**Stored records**
Segment Open
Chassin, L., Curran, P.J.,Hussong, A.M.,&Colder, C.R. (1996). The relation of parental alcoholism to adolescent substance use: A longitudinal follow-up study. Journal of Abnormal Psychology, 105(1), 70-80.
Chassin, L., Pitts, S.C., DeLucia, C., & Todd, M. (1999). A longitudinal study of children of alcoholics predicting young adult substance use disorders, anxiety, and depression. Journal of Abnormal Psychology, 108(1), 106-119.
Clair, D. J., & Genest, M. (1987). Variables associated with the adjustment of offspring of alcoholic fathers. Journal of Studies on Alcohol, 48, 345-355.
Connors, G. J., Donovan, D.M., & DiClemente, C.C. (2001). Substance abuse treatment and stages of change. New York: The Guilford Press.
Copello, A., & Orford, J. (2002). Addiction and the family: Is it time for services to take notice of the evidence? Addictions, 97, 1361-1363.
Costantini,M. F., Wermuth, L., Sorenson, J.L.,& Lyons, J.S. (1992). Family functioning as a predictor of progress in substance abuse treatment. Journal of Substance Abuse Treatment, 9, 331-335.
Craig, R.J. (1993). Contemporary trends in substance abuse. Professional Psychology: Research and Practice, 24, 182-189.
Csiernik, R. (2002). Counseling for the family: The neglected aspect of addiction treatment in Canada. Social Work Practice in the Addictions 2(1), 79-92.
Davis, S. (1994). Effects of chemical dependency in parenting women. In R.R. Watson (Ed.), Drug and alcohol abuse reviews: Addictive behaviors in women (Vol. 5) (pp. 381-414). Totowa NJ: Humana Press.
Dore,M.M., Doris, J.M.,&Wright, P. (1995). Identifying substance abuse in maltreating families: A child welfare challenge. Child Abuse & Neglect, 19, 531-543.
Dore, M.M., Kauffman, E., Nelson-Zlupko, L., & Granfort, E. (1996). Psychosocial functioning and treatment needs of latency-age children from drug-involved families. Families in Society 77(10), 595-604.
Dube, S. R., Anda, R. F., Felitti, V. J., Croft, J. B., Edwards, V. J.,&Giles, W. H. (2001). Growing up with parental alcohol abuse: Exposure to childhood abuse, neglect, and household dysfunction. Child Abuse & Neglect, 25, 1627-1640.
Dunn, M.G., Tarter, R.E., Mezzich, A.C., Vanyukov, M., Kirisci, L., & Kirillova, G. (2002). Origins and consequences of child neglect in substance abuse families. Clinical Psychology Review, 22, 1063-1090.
Segment Closed
Segment Open
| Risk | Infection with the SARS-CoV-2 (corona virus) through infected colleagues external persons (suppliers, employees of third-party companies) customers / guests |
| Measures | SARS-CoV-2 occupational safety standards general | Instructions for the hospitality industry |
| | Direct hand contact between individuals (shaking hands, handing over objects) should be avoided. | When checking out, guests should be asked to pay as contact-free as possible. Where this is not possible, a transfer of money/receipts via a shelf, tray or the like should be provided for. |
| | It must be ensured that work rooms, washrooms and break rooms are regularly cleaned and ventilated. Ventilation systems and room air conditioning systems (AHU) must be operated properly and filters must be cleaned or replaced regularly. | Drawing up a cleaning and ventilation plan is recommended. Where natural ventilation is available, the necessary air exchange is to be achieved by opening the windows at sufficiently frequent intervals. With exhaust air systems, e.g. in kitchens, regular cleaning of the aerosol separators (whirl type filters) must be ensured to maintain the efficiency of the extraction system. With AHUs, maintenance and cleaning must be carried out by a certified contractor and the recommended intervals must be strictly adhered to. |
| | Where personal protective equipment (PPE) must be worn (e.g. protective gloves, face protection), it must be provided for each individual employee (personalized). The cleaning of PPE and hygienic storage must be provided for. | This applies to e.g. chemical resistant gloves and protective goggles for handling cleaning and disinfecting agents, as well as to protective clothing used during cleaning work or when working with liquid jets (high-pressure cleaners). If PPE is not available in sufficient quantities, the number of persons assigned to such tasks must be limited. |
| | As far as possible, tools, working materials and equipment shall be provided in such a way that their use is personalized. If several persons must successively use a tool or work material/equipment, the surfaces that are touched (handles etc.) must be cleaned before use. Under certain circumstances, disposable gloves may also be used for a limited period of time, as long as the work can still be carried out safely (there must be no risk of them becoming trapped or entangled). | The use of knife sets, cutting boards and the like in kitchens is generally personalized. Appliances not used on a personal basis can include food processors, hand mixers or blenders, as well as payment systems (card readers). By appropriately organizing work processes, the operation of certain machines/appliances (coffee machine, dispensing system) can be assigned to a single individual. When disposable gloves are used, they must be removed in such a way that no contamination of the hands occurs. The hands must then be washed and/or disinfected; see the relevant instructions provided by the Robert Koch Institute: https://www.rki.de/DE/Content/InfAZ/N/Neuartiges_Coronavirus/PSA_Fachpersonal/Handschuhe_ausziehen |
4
Segment Closed
**What is expected**
Search the data above for the word "Dore". Copy each line it is in.

**Result**
Dore,M.M., Doris, J.M.,&Wright, P. (1995). Identifying substance abuse in maltreating families: A child welfare challenge. Child Abuse & Neglect, 19, 531-543.
Dore, M.M., Kauffman, E., Nelson-Zlupko, L., & Granfort, E. (1996). Psychosocial functioning and treatment needs of latency-age children from drug-involved families. Families in Society 77(10), 595-604.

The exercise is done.